Impact: X-Trace might enable sysadmins to find problems faster than they would using ordinary tools.
Evidence: The authors deployed X-Trace in a hosted web service and an overlay network, then injected six faults which would normally be difficult to diagnose. They quickly identified each fault using X-Trace.
Prior work: X-Trace builds on prior distributed tracing tools such as Pinpoint and Magpie.

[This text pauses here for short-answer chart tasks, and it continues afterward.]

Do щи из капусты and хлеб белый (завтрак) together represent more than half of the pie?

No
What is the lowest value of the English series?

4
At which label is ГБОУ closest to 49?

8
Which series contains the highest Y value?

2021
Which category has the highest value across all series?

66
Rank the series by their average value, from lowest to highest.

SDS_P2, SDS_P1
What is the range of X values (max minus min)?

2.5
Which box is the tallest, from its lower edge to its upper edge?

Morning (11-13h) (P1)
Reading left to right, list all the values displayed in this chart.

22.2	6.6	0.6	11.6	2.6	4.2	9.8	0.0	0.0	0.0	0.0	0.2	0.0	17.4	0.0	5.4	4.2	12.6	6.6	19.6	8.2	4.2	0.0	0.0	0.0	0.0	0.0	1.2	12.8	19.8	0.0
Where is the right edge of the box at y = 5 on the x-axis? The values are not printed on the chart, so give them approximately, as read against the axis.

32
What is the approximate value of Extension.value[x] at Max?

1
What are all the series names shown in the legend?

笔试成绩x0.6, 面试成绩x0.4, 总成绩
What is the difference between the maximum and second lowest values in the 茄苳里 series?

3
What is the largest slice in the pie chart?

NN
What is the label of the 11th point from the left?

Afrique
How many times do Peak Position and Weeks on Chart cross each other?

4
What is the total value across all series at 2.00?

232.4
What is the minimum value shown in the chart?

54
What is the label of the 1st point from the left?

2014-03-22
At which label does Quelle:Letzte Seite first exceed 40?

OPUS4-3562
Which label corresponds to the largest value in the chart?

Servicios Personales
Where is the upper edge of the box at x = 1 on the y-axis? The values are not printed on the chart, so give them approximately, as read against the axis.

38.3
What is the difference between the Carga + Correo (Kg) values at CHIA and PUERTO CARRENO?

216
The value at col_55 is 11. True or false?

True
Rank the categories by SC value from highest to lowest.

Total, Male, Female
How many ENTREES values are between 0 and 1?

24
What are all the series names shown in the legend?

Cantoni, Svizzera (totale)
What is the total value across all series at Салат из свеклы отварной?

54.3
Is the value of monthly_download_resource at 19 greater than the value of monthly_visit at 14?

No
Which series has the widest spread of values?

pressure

Competitive work: Unlike its predecessors, X-Trace focuses on tracing causality between different network layers and administrative domains. X-Trace is cited as an inspiration for Google's Dapper tracing infrastructure.
Reproducibility: The BSD-licensed source code is available on GitHub.
Question: Section 3.2 mentions a packet sniffing application which sends reports on behalf of services and applications that cannot be modified to include libxtrreport. What are some examples of these services?
Criticism: The authors of Google's Dapper framework mention one inefficiency in X-Trace: "traces are collected not only at node boundaries but also whenever control is passed between different software layers within a node."
Ideas for further work: Almost every web application or distributed system has a basic logging framework baked in, but very few have X-Trace baked in. Lowering the barrier to entry would be helpful to many developers who might benefit from causal tracing.